* [Provided text]
###

What it would change for death records
- Health care decision role: A health care agent (or another authorized person if no health care agent exists) can request a change or addition of a sex indicator on the death record.
- Documentation: Similar documentation standards as birth records (with health care directives or court orders optional depending on who makes the request).
- Presumption of good faith: As with birth records, documentation provided creates a presumption of good faith.
- Court process: A district court can order the change, regardless of the jurisdiction of the original death certificate, with findings that the request is in good faith.
- Indicators offered: At least three sex indicators, including an X option.
- Privacy: Replaced death records and any prior records become private data and are not publicly disclosed except by court order.
Changes to marriage records and related processes
- Civil marriage license application: The application form must include detailed information, such as full names, addresses, ages/dates of birth, prior marriages, relationships, and the address for notices after marriage. It also requires the parties’ full names after marriage and the parties’ Social Security numbers (SSNs) for collection, though SSNs may not appear on the license itself; if a party lacks an SSN, they must certify that fact.

###

* [Extracted records]

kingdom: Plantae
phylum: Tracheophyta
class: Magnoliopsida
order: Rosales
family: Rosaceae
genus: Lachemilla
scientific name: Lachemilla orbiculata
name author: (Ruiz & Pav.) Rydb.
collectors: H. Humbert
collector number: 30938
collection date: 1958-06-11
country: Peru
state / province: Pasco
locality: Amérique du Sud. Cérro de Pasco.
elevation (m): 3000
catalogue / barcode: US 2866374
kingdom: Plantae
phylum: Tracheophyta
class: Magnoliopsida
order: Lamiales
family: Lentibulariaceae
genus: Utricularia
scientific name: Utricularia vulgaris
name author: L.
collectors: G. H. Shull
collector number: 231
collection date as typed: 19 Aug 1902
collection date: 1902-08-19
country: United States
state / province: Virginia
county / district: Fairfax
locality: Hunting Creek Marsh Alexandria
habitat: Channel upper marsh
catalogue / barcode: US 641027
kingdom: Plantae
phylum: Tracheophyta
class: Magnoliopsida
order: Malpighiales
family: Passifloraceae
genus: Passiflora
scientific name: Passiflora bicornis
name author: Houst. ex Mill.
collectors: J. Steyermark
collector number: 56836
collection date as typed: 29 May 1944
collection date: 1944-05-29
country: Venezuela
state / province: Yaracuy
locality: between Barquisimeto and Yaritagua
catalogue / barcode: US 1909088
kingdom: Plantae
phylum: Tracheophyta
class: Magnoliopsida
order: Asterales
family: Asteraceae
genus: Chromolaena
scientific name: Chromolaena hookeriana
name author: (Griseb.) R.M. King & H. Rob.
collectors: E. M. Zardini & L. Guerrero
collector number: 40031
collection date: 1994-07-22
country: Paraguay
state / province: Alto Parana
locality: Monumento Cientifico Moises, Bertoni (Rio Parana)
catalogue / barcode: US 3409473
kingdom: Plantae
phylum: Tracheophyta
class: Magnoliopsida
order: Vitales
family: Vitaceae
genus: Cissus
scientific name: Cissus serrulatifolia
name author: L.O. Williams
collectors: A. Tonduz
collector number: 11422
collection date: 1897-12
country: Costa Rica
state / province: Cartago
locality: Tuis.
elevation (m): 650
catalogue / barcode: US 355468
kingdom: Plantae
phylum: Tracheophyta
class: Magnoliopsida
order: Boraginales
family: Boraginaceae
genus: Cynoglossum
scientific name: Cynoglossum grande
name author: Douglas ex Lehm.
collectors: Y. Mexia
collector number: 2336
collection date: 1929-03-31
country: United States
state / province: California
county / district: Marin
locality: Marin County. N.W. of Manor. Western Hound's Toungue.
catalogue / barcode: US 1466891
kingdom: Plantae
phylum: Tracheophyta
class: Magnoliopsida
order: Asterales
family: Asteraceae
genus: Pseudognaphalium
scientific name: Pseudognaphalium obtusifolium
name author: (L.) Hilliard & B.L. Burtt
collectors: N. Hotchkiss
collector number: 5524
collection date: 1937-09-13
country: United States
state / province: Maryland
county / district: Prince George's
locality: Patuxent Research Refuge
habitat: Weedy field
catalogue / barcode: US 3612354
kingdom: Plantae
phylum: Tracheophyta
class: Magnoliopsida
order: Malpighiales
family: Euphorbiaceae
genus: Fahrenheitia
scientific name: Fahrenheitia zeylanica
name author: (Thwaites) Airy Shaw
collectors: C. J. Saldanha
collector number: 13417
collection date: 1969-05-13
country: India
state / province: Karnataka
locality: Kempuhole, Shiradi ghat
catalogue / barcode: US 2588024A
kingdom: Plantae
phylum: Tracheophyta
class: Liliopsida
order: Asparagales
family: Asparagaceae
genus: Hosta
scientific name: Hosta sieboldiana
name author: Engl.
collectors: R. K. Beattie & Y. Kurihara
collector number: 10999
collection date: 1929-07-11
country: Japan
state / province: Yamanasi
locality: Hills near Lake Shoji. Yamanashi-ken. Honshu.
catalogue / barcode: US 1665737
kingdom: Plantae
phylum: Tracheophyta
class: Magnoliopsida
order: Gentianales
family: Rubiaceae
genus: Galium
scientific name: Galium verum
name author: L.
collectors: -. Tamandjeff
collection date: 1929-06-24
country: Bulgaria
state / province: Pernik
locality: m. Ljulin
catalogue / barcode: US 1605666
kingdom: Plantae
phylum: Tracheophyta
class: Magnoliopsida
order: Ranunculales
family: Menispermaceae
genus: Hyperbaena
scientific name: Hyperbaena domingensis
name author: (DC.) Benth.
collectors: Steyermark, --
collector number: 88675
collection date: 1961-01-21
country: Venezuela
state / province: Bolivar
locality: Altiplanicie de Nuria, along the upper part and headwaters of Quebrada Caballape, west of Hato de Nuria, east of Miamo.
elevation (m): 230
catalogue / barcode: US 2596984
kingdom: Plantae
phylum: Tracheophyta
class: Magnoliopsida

###

* [Problem set]
(1) Count the lines in the listing that contain the string "genus" as a case-sensitive match, and output only that number.
(2) Write a continuation of the text on changes to death and marriage records, beginning after its final sentence.

* [Answers by task]
(1) 11

(2)
- Name changes in marriage: If a party has a felony conviction, they may not change their name through the marriage process and must use the separate process to change a name; using an unapproved name after marriage may be treated as a gross misdemeanor if done outside authorized processes.
- Marriage certificate details: The certificate must include the names before and after marriage, birth dates, residence information, and signatures of the parties and at least two witnesses (ages 16+). The officiant must file the certificate with the local registrar within five days, and the registrar must record it in county civil marriage records.
- Amendment of marriage records: To amend a marriage record, a person must submit an affidavit stating the reason and supporting documentation. A local registrar may amend if the documentation shows an error or updates a party’s legal name or gender. The registrar must retain the affidavit and documentation and may not amend if documentation is missing or its validity is questionable. A party may request a written statement certifying a documented marriage.
- Privacy of amended records: Once a marriage record is amended, any previous marriage record is private data and not publicly disclosed except by court order.
Data handling and administration
- Replacement records: For birth, death, and marriage records, replaced records and any prior versions become private data, not public, with disclosure limited to court orders or other lawful access.
- Overall impact: The bill expands how birth and death records can reflect gender markers (including non-binary options like X), expands who can request changes, and strengthens privacy protections around historical records. It also tightens and formalizes procedures for updating marriage records and limits certain name changes tied to criminal history.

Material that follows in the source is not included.